**What to work on:**
Copy out the classification lines of every record below word for word, leaving out the pictures.

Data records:
..............................
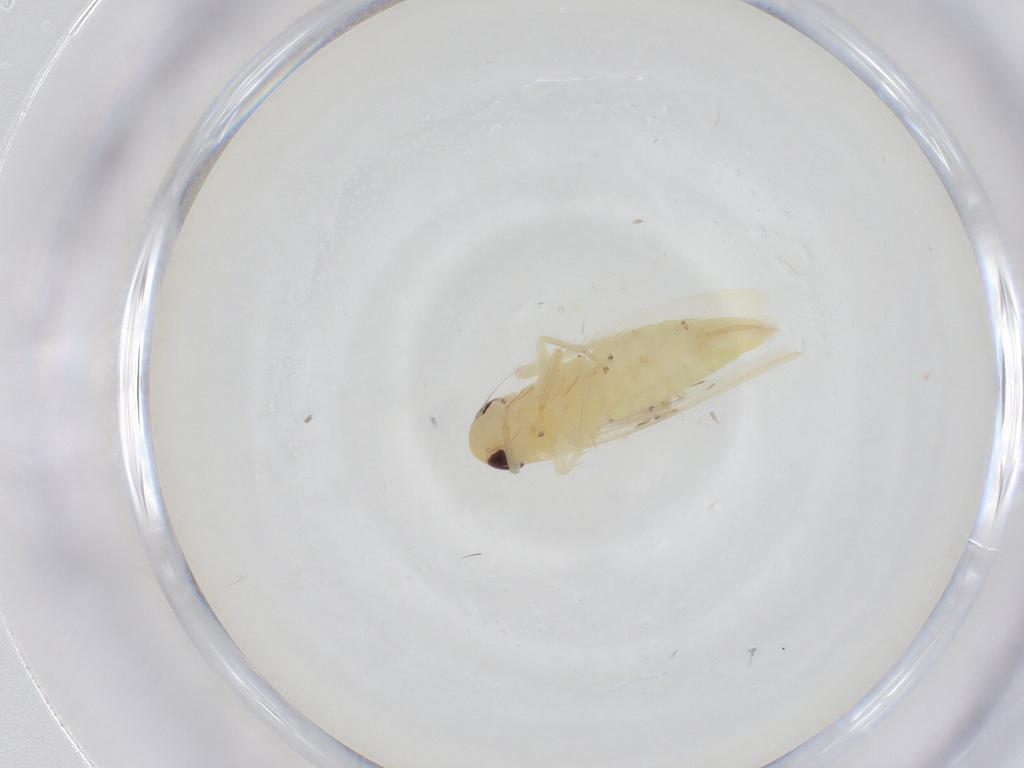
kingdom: Animalia
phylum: Arthropoda
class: Insecta
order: Hemiptera
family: Cicadellidae
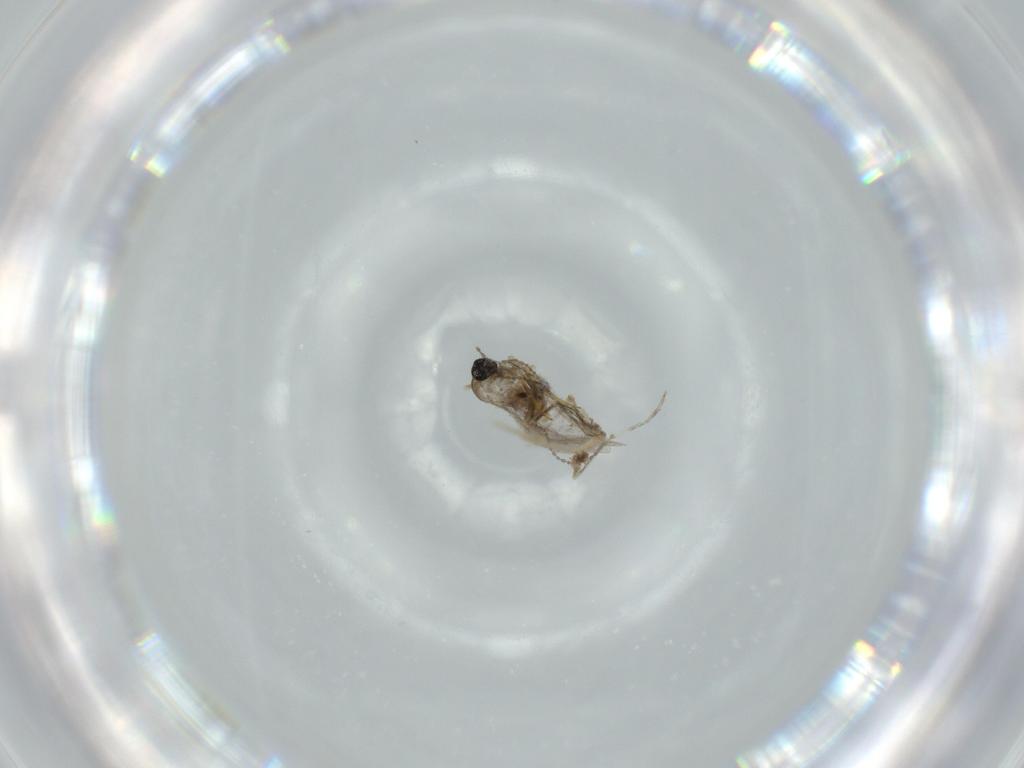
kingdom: Animalia
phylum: Arthropoda
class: Insecta
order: Diptera
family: Cecidomyiidae
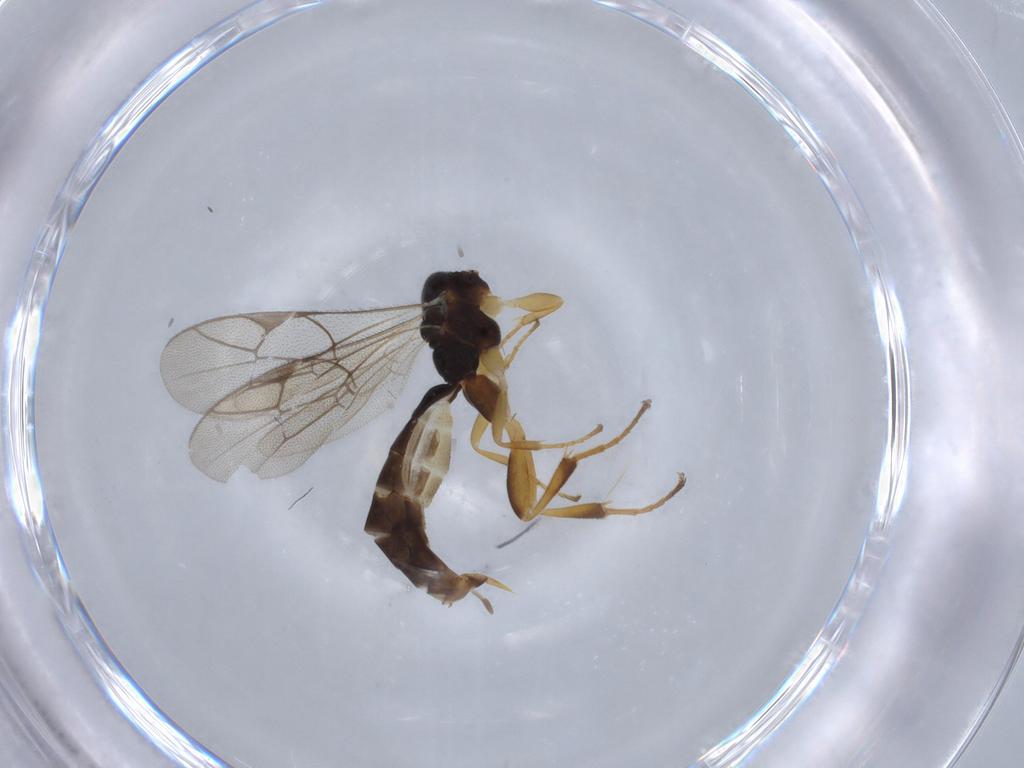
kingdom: Animalia
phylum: Arthropoda
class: Insecta
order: Hymenoptera
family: Ichneumonidae
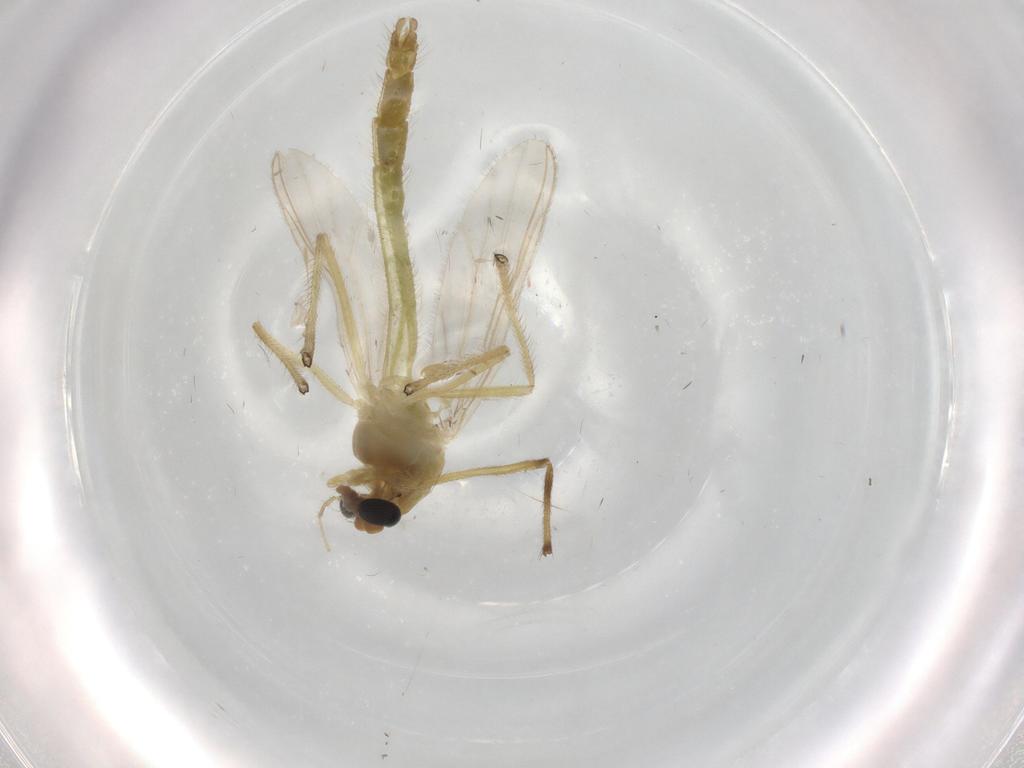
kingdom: Animalia
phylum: Arthropoda
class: Insecta
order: Diptera
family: Chironomidae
..............................
**Expected answer:**
kingdom: Animalia
phylum: Arthropoda
class: Insecta
order: Hemiptera
family: Cicadellidae
kingdom: Animalia
phylum: Arthropoda
class: Insecta
order: Diptera
family: Cecidomyiidae
kingdom: Animalia
phylum: Arthropoda
class: Insecta
order: Hymenoptera
family: Ichneumonidae
kingdom: Animalia
phylum: Arthropoda
class: Insecta
order: Diptera
family: Chironomidae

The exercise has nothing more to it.